September 25, 2021

Bachelet raconte au forum de Copenhague — Enjeux mondiaux

Dans son appel à résister aux propositions visant à « annuler les protections » contre la communauté trans, la chef des droits de l’ONU, Michelle Bachelet, a insisté sur le fait que, où qu’ils vivent, leurs droits doivent être respectés en droit et en pratique.

S’exprimant mardi au Forum des droits de l’homme de Copenhague, Mme Bachelet a expliqué ce que signifie être « vraiment inclus », déclarant que « chaque pays du monde » devrait reconnaître le sexe des personnes trans « sur la base de l’auto-identification ».

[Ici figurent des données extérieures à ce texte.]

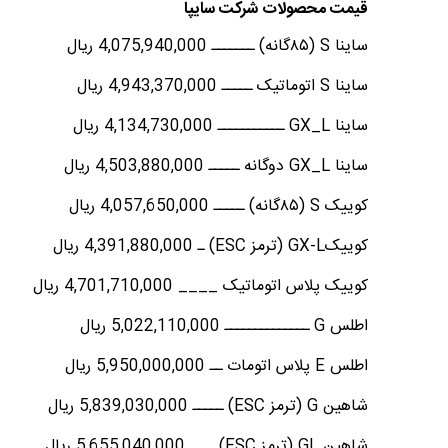
قیمت محصولات شرکت سایپا
ساینا S (۸۵گانه) ـــــــ 4,075,940,000 ریال
ساینا S اتوماتیک ـــــ 4,943,370,000 ریال
ساینا GX_L ـــــــــــ 4,134,730,000 ریال
ساینا GX_L دوگانه ـــــ 4,503,880,000 ریال
کوییک S (۸۵گانه) ـــــ 4,057,650,000 ریال
کوییکGX-L (ترمز ESC) ـ 4,391,880,000 ریال
کوییک پلاس اتوماتیک ____ 4,701,710,000 ریال
اطلس G ــــــــــــــ 5,022,110,000 ریال
اطلس E پلاس اتومات ــ 5,950,000,000 ریال
شاهین G (ترمز ESC) ـــــ 5,839,030,000 ریال
شاهین GL (ترمز ESC) ــــ 5,655,040,000 ریال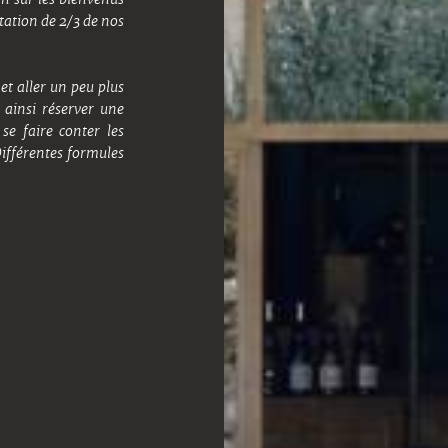
tation de 2/3 de nos
DÉCOUVREZ
NOS
HÉBERGEMENTS
et aller un peu plus
 ainsi réserver une
se faire conter les
Différentes formules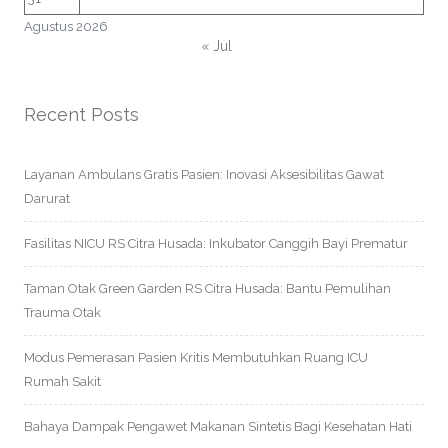
Agustus 2026
« Jul
Recent Posts
Layanan Ambulans Gratis Pasien: Inovasi Aksesibilitas Gawat
Darurat
Fasilitas NICU RS Citra Husada: Inkubator Canggih Bayi Prematur
Taman Otak Green Garden RS Citra Husada: Bantu Pemulihan
Trauma Otak
Modus Pemerasan Pasien Kritis Membutuhkan Ruang ICU
Rumah Sakit
Bahaya Dampak Pengawet Makanan Sintetis Bagi Kesehatan Hati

Des avancées limitées dans les protections juridiques

Bien qu’il y ait « eu des progrès » dans la protection juridique des droits des trans depuis la loi « pionnière » de l’Argentine en 2012, seule une « petite minorité de pays » a pris des mesures similaires, a déclaré le Haut-Commissaire.

Elle a averti que là où il existe des lois reconnaissant le sexe des personnes trans, elles sont souvent accompagnées d'”exigences profondément abusives et humiliantes”, allant de la stérilisation forcée à la certification médicale et au divorce.

« Que ce n’est en aucun cas inclusif », a-t-elle souligné.

Le droit à la sécurité

Mme Bachalet s’est félicitée que « de plus en plus d’États » prennent « des mesures contre les crimes haineux fondés sur l’orientation sexuelle et l’identité de genre » et a noté que la loi adoptée au Chili pour lutter contre les crimes homophobes et transphobes fait suite au meurtre et à la torture de Daniel Zamudio, un jeune homosexuel.

Mais, elle a averti que la réalité « est toujours un schéma systématique de violence et d’abus, voire de meurtres, pour des millions de personnes LGBTI dans le monde – avec de nombreux crimes qui n’ont même pas fait l’objet d’enquêtes ».

Aucun régime à l’abri

La Haut-Commissaire a attiré l’attention sur une affaire historique du Honduras en juin, où la Cour interaméricaine des droits de l’homme a statué que le gouvernement hondurien était responsable du meurtre en 2009 d’une femme transgenre.

Et dans l’Union européenne, « plus de la moitié des personnes LGBT ont signalé des menaces et du harcèlement ».

Aucune région n’est à l’abri“, elle a dit.

La violence et les abus peuvent prendre de nombreuses formes, allant de « procédures médicales néfastes sur les enfants intersexes » à la soi-disant « thérapie de conversion » ciblant les jeunes lesbiennes, gays, bi et trans, a-t-elle déclaré.

Décrivant comment les jeunes LGBTI sont souvent confrontés à l’exclusion de leurs propres familles et communautés, ce qui peut les forcer à quitter leur foyer et à entrer dans un cercle vicieux de vulnérabilité, Mme Bachelet a appelé à « une action urgente pour lutter contre les abus et les crimes de haine ».

Liberté d’être « qui tu es »

Le responsable du HCDH a appelé à la fois à la liberté « d’être qui vous êtes sans crainte de persécution » et à « d’aimer ».

Elle a salué les progrès réalisés dans plus de 70 pays pour dépénaliser les relations homosexuelles consensuelles, mais a averti que 69 pays continuent d’avoir des lois discriminatoires utilisées pour « arrêter, harceler, faire chanter et exclure », sur la base de l’orientation sexuelle ou de l’identité de genre perçue. d’individus.

Dans cinq de ces États, les lois sont si extrêmes qu’elles incluent la peine de mort.

Les efforts pour abroger toutes les lois qui « nient l’humanité, la dignité et les droits fondamentaux des personnes doivent être accélérés », a déclaré Mme Bachelet.

Opportunités égales

« Il n’y a pas d’inclusion sans égalité des chances », a déclaré le Haut Commissaire.

Elle a souligné que malgré l’adoption de lois nationales plus complètes contre la discrimination, « seul un tiers des pays interdisent la discrimination fondée sur l’orientation sexuelle » ; seulement un sur 10 contre les personnes trans et seulement un sur 20 contre les personnes intersexes.

Rendant hommage aux défenseurs des droits humains LGBTI qui, “souvent au péril de leur vie, travaillent sans relâche pour que de nombreuses personnes LGBTI à travers le monde”, le chef des droits de l’ONU a appelé à leur soutien accru, en particulier à ceux qui reçoivent le moins de financement.